Hoje, o sonho de Jucá de ‘estancar a sangria’ da Lava Jato
parece estar realizado - aliás, não é para isso que Augusto Aras foi nomeado
procurador-geral da República? Coluna de J. R. Guzzo, via Estadão:
Em março de 2016, com o camburão da Federal rondando a casa
de tantos políticos brasileiros, o então senador Romero Jucá fez um apelo
histórico às forças vivas da nação: “É preciso estancar a sangria”. Estava
falando da Operação Lava Jato, o maior ataque à corrupção já feito nos 500 anos
de história do Brasil – que, àquela altura, estava fervendo em torno da
roubalheira na Petrobrás durante os governos dos ex-presidentes Lula e Dilma
Rousseff, um fenômeno sem paralelo na história universal da ladroagem. Na
ocasião, Jucá era intensamente odiado como “golpista” por toda a esquerda
nacional; só faltou chamarem uma tropa de choque da ONU para desembarcar aqui e
levar o homem preso para um xadrez no Tribunal de Haia. Mas pouco a pouco a
ficha foi caindo. O fim da Lava Jato era o que quase todo mundo na política
brasileira realmente queria, da extrema esquerda à extrema direita, passando
pelo extremo “centrão”. Hoje, quatro anos depois, o sonho de Jucá parece estar
realizado.
Depois de ficar empurrando muito papelório de um lado para o
outro, com um despacho aqui, uma canetada ali, o procurador-geral Augusto Aras,
o mais alto mandarim do Judiciário já nomeado até agora por Jair Bolsonaro,
acaba de dar um nó de marinheiro nas investigações da Lava Jato; a partir de
agora, todos o processos que a operação tem no Superior Tribunal de Justiça
deixam a “força-tarefa”, que meteu tanto ladrão do erário na cadeia, e passam a
ser propriedade exclusiva da subprocuradora Áurea Etelvina Pierre. Há, como
sempre, um grosso, penoso e incompreensível angu burocrático para explicar que
tudo está sendo feito para o bem de todos e a felicidade geral da nação. Mas o
que interessa saber, no fundo, é o seguinte: a mais notável realização
profissional da doutora Áurea Etelvina é ter trancado na sua gaveta mais de mil
processos, o que já lhe valeu inclusive um procedimento disciplinar – que,
obviamente, nunca deu em nada até hoje. Além disso, ela fala mal da Lava Jato,
é simpática à causa de Lula como “réu político” e considera que Sérgio Moro é
um juiz “suspeito”. Já deu para entender, não é mesmo?

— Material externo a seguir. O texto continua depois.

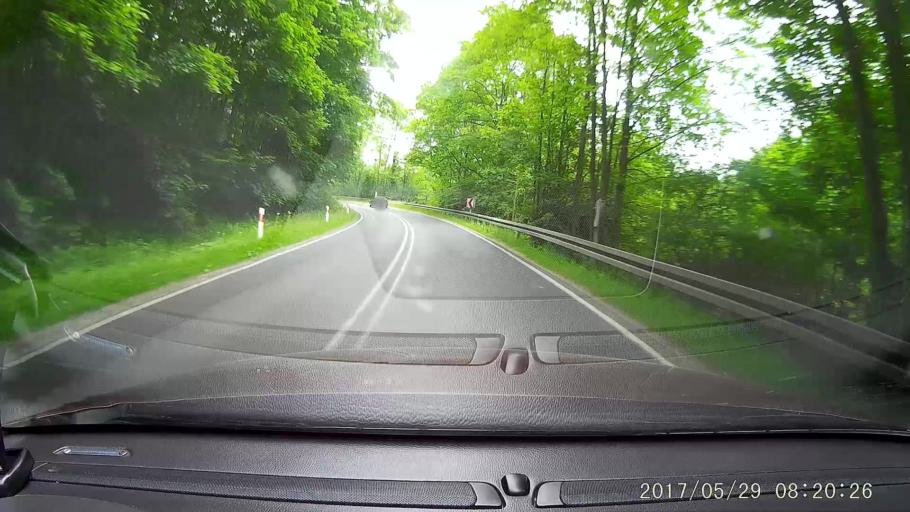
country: PL
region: Lower Silesian Voivodeship
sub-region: Powiat zlotoryjski
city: Wilkow
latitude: 51.0961
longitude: 15.8749
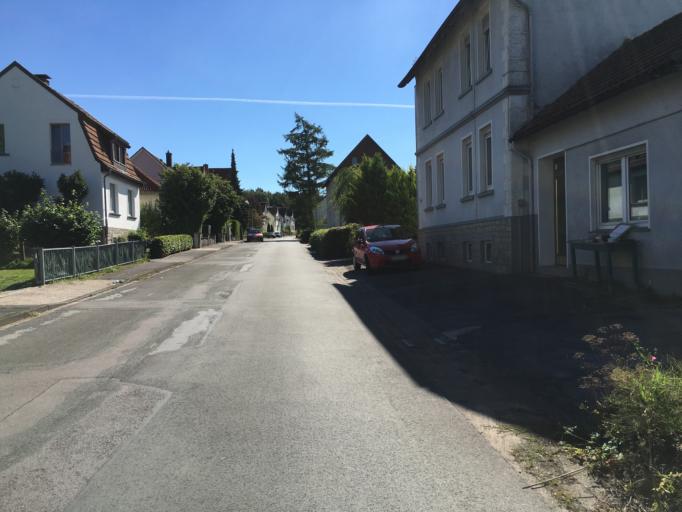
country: DE
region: North Rhine-Westphalia
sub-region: Regierungsbezirk Detmold
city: Detmold
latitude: 51.9291
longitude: 8.8444
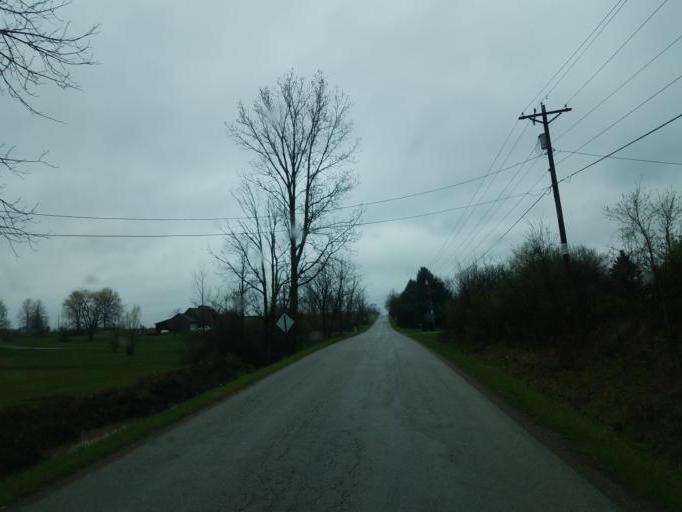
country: US
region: Ohio
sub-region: Morrow County
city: Mount Gilead
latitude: 40.4437
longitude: -82.7849
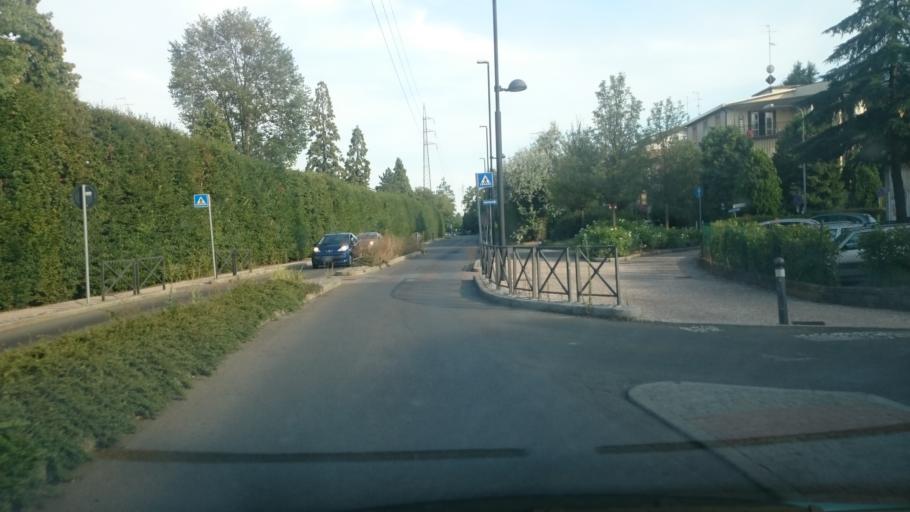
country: IT
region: Emilia-Romagna
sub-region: Provincia di Reggio Emilia
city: Reggio nell'Emilia
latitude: 44.6804
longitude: 10.6209
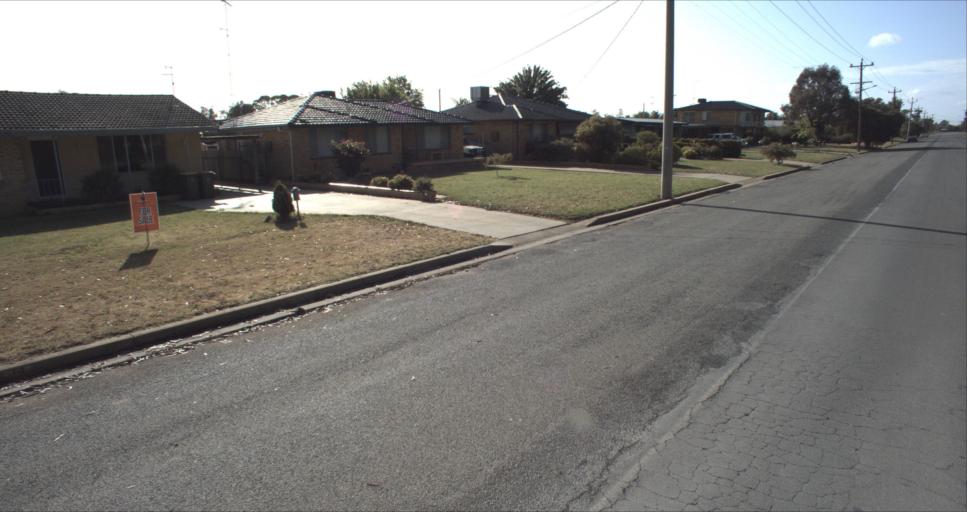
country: AU
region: New South Wales
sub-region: Leeton
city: Leeton
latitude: -34.5552
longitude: 146.3882
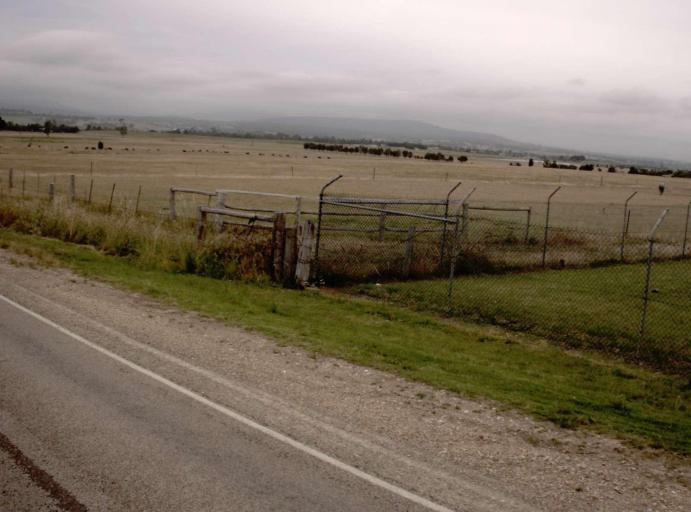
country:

O funeral da Lava Jato, iniciado com o manifesto de Romero
Jucá, adotado na prática, de corpo e alma, por seus inimigos do consórcio
Lula-PT-classes intelectuais e completado, enfim, pelo governo Bolsonaro, é um
lindo exemplo de como todo mundo se entende perfeitamente, na política
brasileira de hoje, quando se trata de cuidar do seu interesse número 1: deixar
a corrupção em paz. Jucá, um marechal de campo da direita, conclamou o Brasil a
interromper a “sangria”, mas já ali o nome supremo da esquerda, o ex-presidente
Lula, estava em guerra aberta contra a Lava Jato. Virou uma obsessão, para ele e
o seu entorno: há cinco anos não faz outra coisa, basicamente, que não seja
guerrear contra Sérgio Moro e exigir a punição de quem condenou a ele, seus
empreiteiros, seus diretores de estatais e outros tantos pelo crime de
corrupção. Com o tempo, juntaram-se a Lula o resto da política e todo o Brasil
bem pensante. O resultado está aí.
É, também, uma soma exemplar da fome do Supremo Tribunal
Federal com a vontade de comer da PGR. O STF, sobretudo por meio dos ministros
Dias Toffoli, Gilmar Mendes e Ricardo Lewandowski, assumiu sem disfarces o
papel de advogado de defesa de Lula. Chegaram a acusar a Lava Jato de estar
destruindo a democracia no Brasil com a “República de Curitiba”.
Ganham agora, após a mídia, o apoio da PGR do atual governo.
Moro, odiado por Lula, é hoje odiado por Bolsonaro. Tudo a ver: é preciso
defender as instituições, a democracia e o direito de defesa, certo?